WHAT THIS TASK INVOLVES:
Give the records again exactly, but drop the pictures.

[Dataset entries]
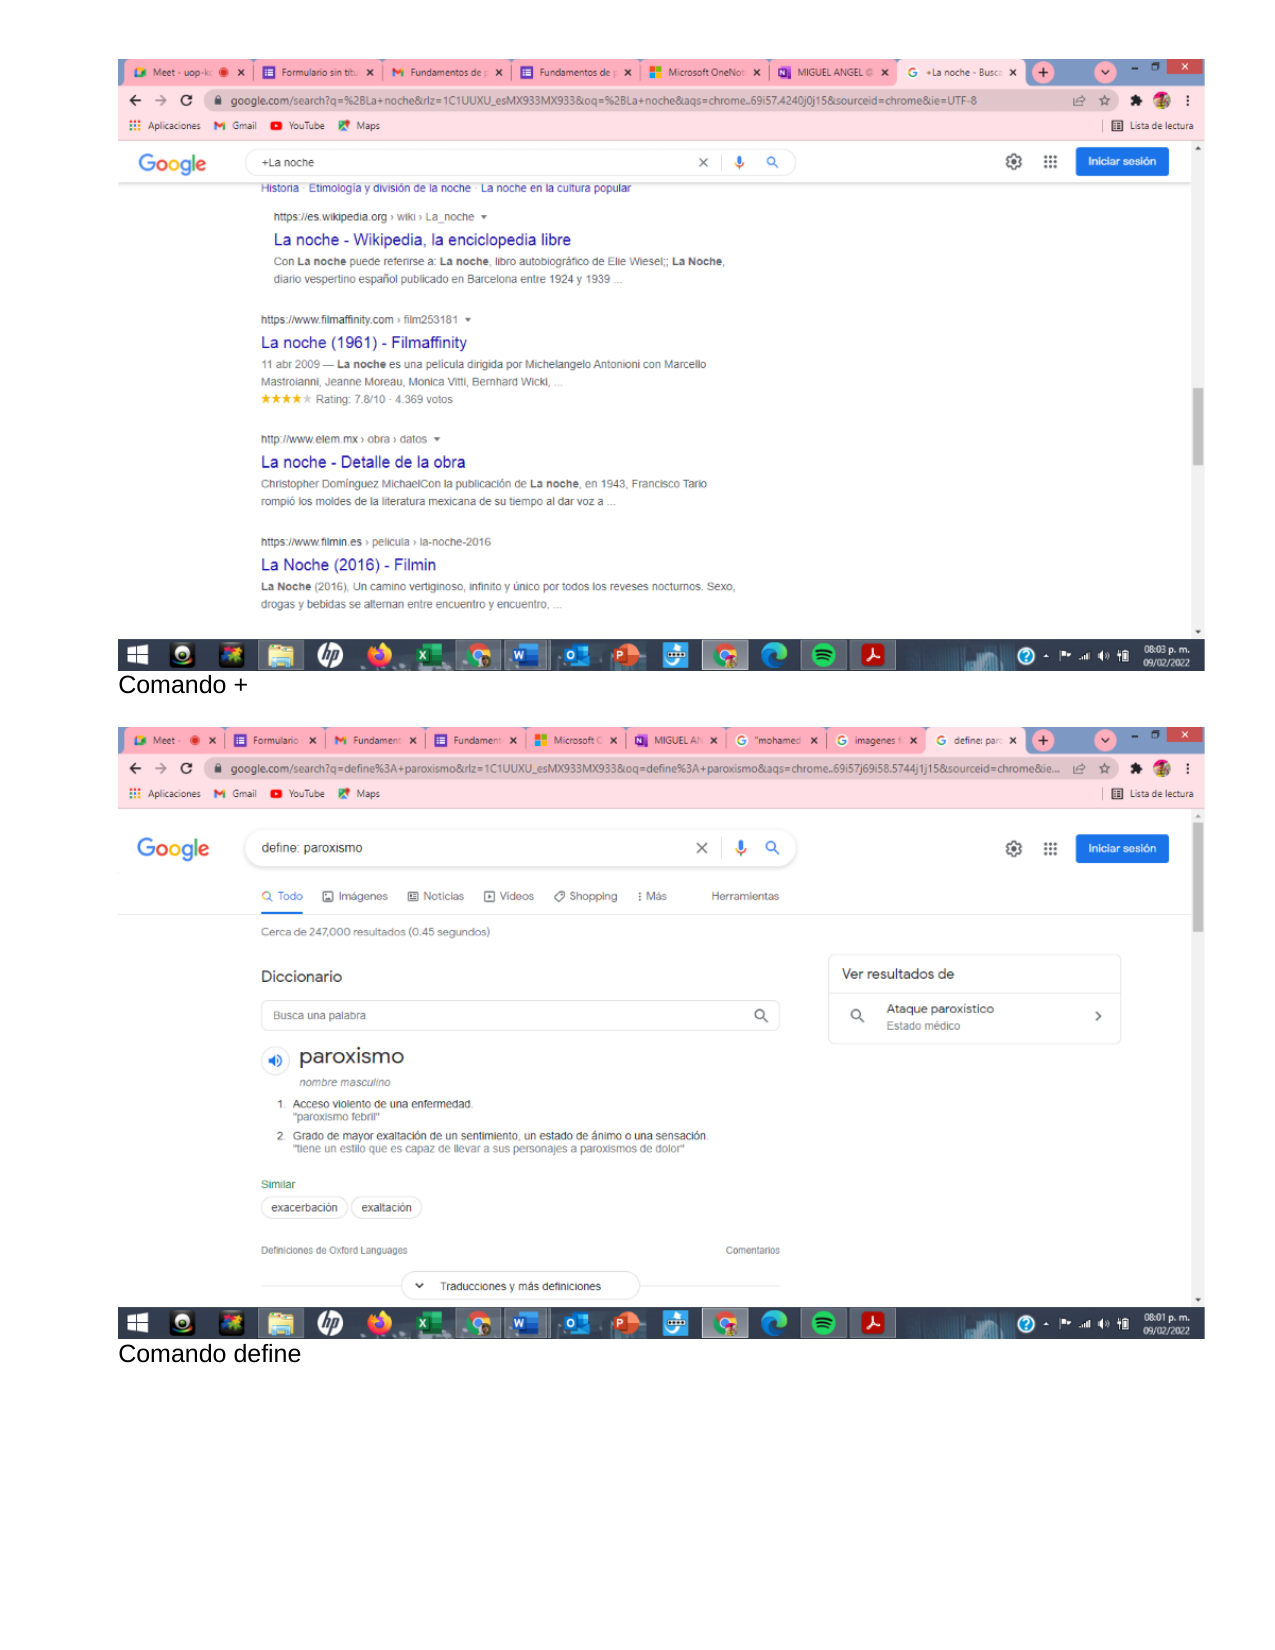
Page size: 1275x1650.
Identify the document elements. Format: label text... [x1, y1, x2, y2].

text Comando + [118, 671, 1205, 699]
text Comando define [118, 1339, 1205, 1368]
picture [118, 59, 1205, 671]
picture [118, 727, 1205, 1339]
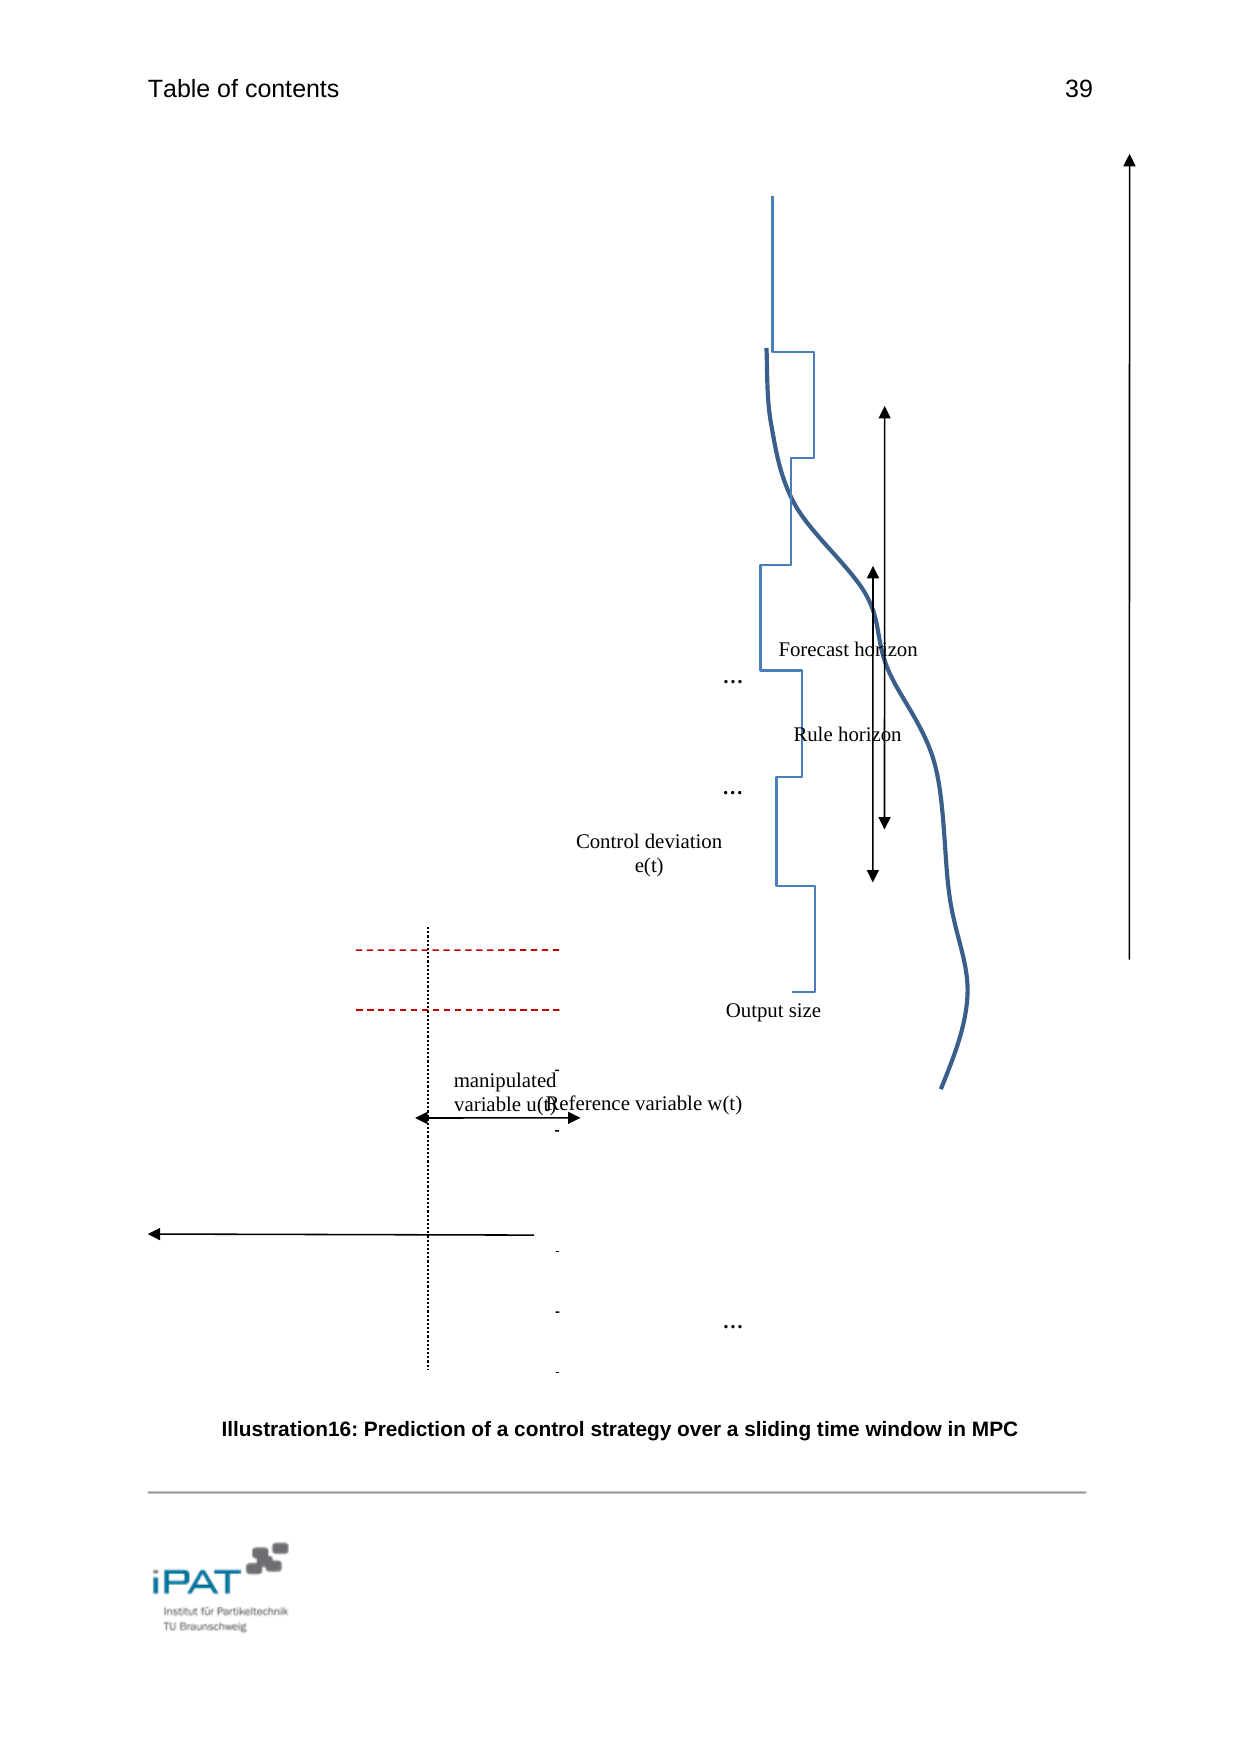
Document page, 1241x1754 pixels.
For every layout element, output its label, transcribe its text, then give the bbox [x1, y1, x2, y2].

picture [147, 1491, 1090, 1496]
picture [147, 1534, 300, 1645]
text Illustration16: Prediction of a control strategy over a sliding time window in MPC [148, 1417, 1092, 1441]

EXPECTED ANSWER:
Page size: 1275x1650.
Identify the document elements. Format: label text... [x1, y1, x2, y2].

text Comando + [118, 671, 1205, 699]
text Comando define [118, 1339, 1205, 1368]
picture [118, 59, 1205, 671]
picture [118, 727, 1205, 1339]
Document page, 1241x1754 pixels.
For every layout element, output its label, transcribe its text, then give the bbox [x1, y1, x2, y2].

picture [147, 1491, 1090, 1496]
picture [147, 1534, 300, 1645]
text Illustration16: Prediction of a control strategy over a sliding time window in MPC [148, 1417, 1092, 1441]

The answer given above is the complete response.